As mentioned above, case retrieval and matching is the core phase of CBR, in which the similarity is measured for the query with the historical cases. In the literature, the retrieval of CBR is to measure the difference among the features of cases, and Euclidean distance is an popular tool as the similarity measure function (Jain and Marling 2001).

$$ Similarity(x,y) = - \sqrt {\sum\limits_{i = 1}^{\text{m}} {(x_{i} - y_{i} )^{2} } } $$

where \( x_{i} ,y_{i} \) denote the observations of the \( i \)th feature (\( f_{i} \in M^{ + } \)) corresponding to the case \( x \) and \( y \)respectively; \( m \) is the total number of features.

The problem is that this similarity assessment method omitted the cases during the updating episode, as a result of losing the relative information.

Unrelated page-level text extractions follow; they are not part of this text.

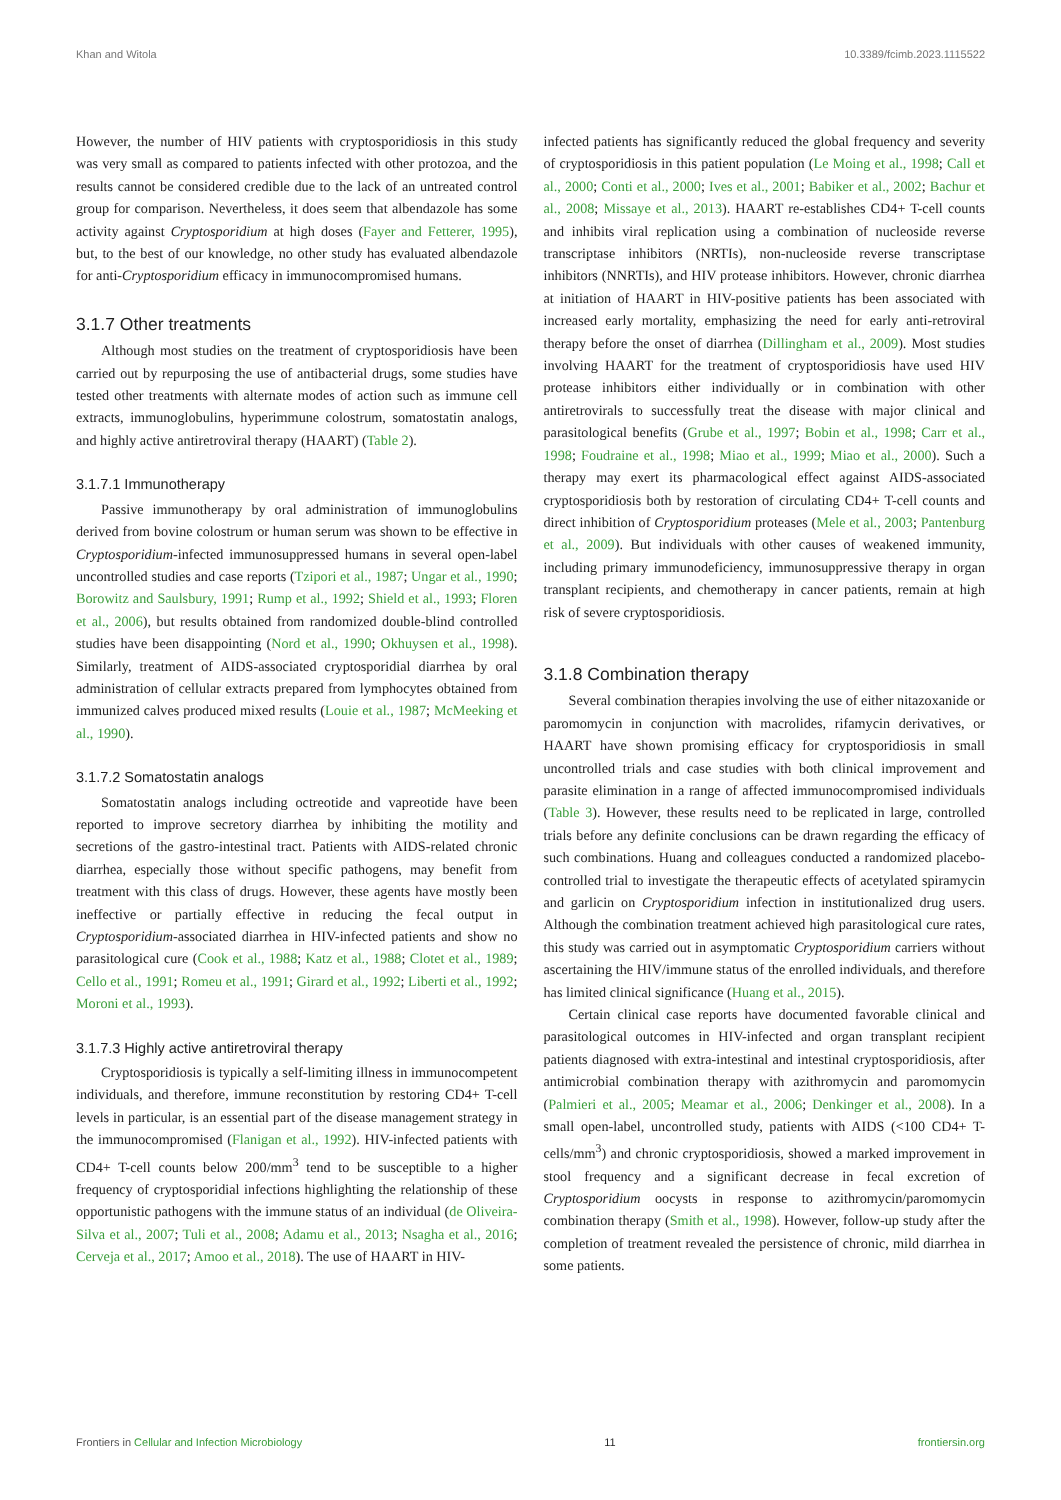Khan and Witola 10.3389/fcimb.2023.1115522
However, the number of HIV patients with cryptosporidiosis in this study was very small as compared to patients infected with other protozoa, and the results cannot be considered credible due to the lack of an untreated control group for comparison. Nevertheless, it does seem that albendazole has some activity against Cryptosporidium at high doses (Fayer and Fetterer, 1995), but, to the best of our knowledge, no other study has evaluated albendazole for anti-Cryptosporidium efficacy in immunocompromised humans.
3.1.7 Other treatments
Although most studies on the treatment of cryptosporidiosis have been carried out by repurposing the use of antibacterial drugs, some studies have tested other treatments with alternate modes of action such as immune cell extracts, immunoglobulins, hyperimmune colostrum, somatostatin analogs, and highly active antiretroviral therapy (HAART) (Table 2).
3.1.7.1 Immunotherapy
Passive immunotherapy by oral administration of immunoglobulins derived from bovine colostrum or human serum was shown to be effective in Cryptosporidium-infected immunosuppressed humans in several open-label uncontrolled studies and case reports (Tzipori et al., 1987; Ungar et al., 1990; Borowitz and Saulsbury, 1991; Rump et al., 1992; Shield et al., 1993; Floren et al., 2006), but results obtained from randomized double-blind controlled studies have been disappointing (Nord et al., 1990; Okhuysen et al., 1998). Similarly, treatment of AIDS-associated cryptosporidial diarrhea by oral administration of cellular extracts prepared from lymphocytes obtained from immunized calves produced mixed results (Louie et al., 1987; McMeeking et al., 1990).
3.1.7.2 Somatostatin analogs
Somatostatin analogs including octreotide and vapreotide have been reported to improve secretory diarrhea by inhibiting the motility and secretions of the gastro-intestinal tract. Patients with AIDS-related chronic diarrhea, especially those without specific pathogens, may benefit from treatment with this class of drugs. However, these agents have mostly been ineffective or partially effective in reducing the fecal output in Cryptosporidium-associated diarrhea in HIV-infected patients and show no parasitological cure (Cook et al., 1988; Katz et al., 1988; Clotet et al., 1989; Cello et al., 1991; Romeu et al., 1991; Girard et al., 1992; Liberti et al., 1992; Moroni et al., 1993).
3.1.7.3 Highly active antiretroviral therapy
Cryptosporidiosis is typically a self-limiting illness in immunocompetent individuals, and therefore, immune reconstitution by restoring CD4+ T-cell levels in particular, is an essential part of the disease management strategy in the immunocompromised (Flanigan et al., 1992). HIV-infected patients with CD4+ T-cell counts below 200/mm<sup>3</sup> tend to be susceptible to a higher frequency of cryptosporidial infections highlighting the relationship of these opportunistic pathogens with the immune status of an individual (de Oliveira-Silva et al., 2007; Tuli et al., 2008; Adamu et al., 2013; Nsagha et al., 2016; Cerveja et al., 2017; Amoo et al., 2018). The use of HAART in HIV-
infected patients has significantly reduced the global frequency and severity of cryptosporidiosis in this patient population (Le Moing et al., 1998; Call et al., 2000; Conti et al., 2000; Ives et al., 2001; Babiker et al., 2002; Bachur et al., 2008; Missaye et al., 2013). HAART re-establishes CD4+ T-cell counts and inhibits viral replication using a combination of nucleoside reverse transcriptase inhibitors (NRTIs), non-nucleoside reverse transcriptase inhibitors (NNRTIs), and HIV protease inhibitors. However, chronic diarrhea at initiation of HAART in HIV-positive patients has been associated with increased early mortality, emphasizing the need for early anti-retroviral therapy before the onset of diarrhea (Dillingham et al., 2009). Most studies involving HAART for the treatment of cryptosporidiosis have used HIV protease inhibitors either individually or in combination with other antiretrovirals to successfully treat the disease with major clinical and parasitological benefits (Grube et al., 1997; Bobin et al., 1998; Carr et al., 1998; Foudraine et al., 1998; Miao et al., 1999; Miao et al., 2000). Such a therapy may exert its pharmacological effect against AIDS-associated cryptosporidiosis both by restoration of circulating CD4+ T-cell counts and direct inhibition of Cryptosporidium proteases (Mele et al., 2003; Pantenburg et al., 2009). But individuals with other causes of weakened immunity, including primary immunodeficiency, immunosuppressive therapy in organ transplant recipients, and chemotherapy in cancer patients, remain at high risk of severe cryptosporidiosis.
3.1.8 Combination therapy
Several combination therapies involving the use of either nitazoxanide or paromomycin in conjunction with macrolides, rifamycin derivatives, or HAART have shown promising efficacy for cryptosporidiosis in small uncontrolled trials and case studies with both clinical improvement and parasite elimination in a range of affected immunocompromised individuals (Table 3). However, these results need to be replicated in large, controlled trials before any definite conclusions can be drawn regarding the efficacy of such combinations. Huang and colleagues conducted a randomized placebo-controlled trial to investigate the therapeutic effects of acetylated spiramycin and garlicin on Cryptosporidium infection in institutionalized drug users. Although the combination treatment achieved high parasitological cure rates, this study was carried out in asymptomatic Cryptosporidium carriers without ascertaining the HIV/immune status of the enrolled individuals, and therefore has limited clinical significance (Huang et al., 2015).
Certain clinical case reports have documented favorable clinical and parasitological outcomes in HIV-infected and organ transplant recipient patients diagnosed with extra-intestinal and intestinal cryptosporidiosis, after antimicrobial combination therapy with azithromycin and paromomycin (Palmieri et al., 2005; Meamar et al., 2006; Denkinger et al., 2008). In a small open-label, uncontrolled study, patients with AIDS (<100 CD4+ T-cells/mm<sup>3</sup>) and chronic cryptosporidiosis, showed a marked improvement in stool frequency and a significant decrease in fecal excretion of Cryptosporidium oocysts in response to azithromycin/paromomycin combination therapy (Smith et al., 1998). However, follow-up study after the completion of treatment revealed the persistence of chronic, mild diarrhea in some patients.
Frontiers in Cellular and Infection Microbiology 11 frontiersin.org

Therefore, a new similarity measure function is proposed to solve the probability or BN-CBR.

Based on the BN of the features in \( M^{ + } \), the similarity of two medical cases \( x,y \) is

$$ Similarity(x,y) = - \sqrt {\sum\limits_{i = 1}^{\text{m}} {g(x_{i} ,y_{i} )} } $$
(23.7)
$$ {\text{g(}}x_{i} ,y_{i} ) { = }\left\{ {\begin{array}{*{20}l} \left\| {x_{i} ,y_{i} } \right\| \hfill & {\text{ when }}x_{i} ,y_{i}\, {\text{are numeric;}} \hfill \\ 0 \hfill & {\text{ when }}x_{i} {\text{ is equivalent to }}y_{i} , \hfill \\ \hfill & {\text{ and }}x_{i} , { }y_{i} {\text{ are symbolic;}} \hfill \\ 1 { - }p \hfill & {\text{ when }}x_{i} ,y_{i} {\text{are symbolic, }} \hfill \\ & x_{i} = X , {\text{ the observation of }}y_{i} {\text{ is missing;}} \hfill \\ 1 { - }q \hfill & {\text{ when }}x_{i} ,y_{i} {\text{ are symbolic, }} \hfill \\ \hfill & y_{i} = Y , {\text{ the observation of }}x_{i} {\text{ is missing;}} \hfill \\ 1 \hfill & {\text{ Others}} . \hfill \\ \end{array} } \right.$$

where \( p = P(y_{i} = X\left| {y_{1} , \ldots ,y_{i - 1} ,} \right.y_{i + 1} , \ldots ,y_{m} ) \) and \( q = P(x_{i} = Y\left| {x_{1} , \ldots ,x_{i - 1} ,}\, \right.x_{i + 1} , \ldots ,x_{m} ) \). The probabilities are obtained with BN to reveal their dependent relationships.

The best case is initiated as \( BESTCASE = 0 \), as well as the best similarity. All the cases are retrieved with the formula (23.7) for the query \( y \). If \( Similarity\left( {x^{\prime},y} \right) \)> \( BESTSIM \), then \( BESTSIM \)= \( Similarity\left( {x^{\prime},y} \right) \) and \( BESTCASE = x^{\prime} \). The final \( BESTCASE \) becomes the retrieved case.

23.3 Conclusion

This paper proposed the CDSS based on the BN-CBR hybrid model. BN were established with the feature attributes of heart disease, which improved the accuracy of diagnosis reasoning through solving the problem of missing data in the database. Not only were the similarities of feature attributes measured, but also the case matching method integrated the knowledge of their dependent relationships.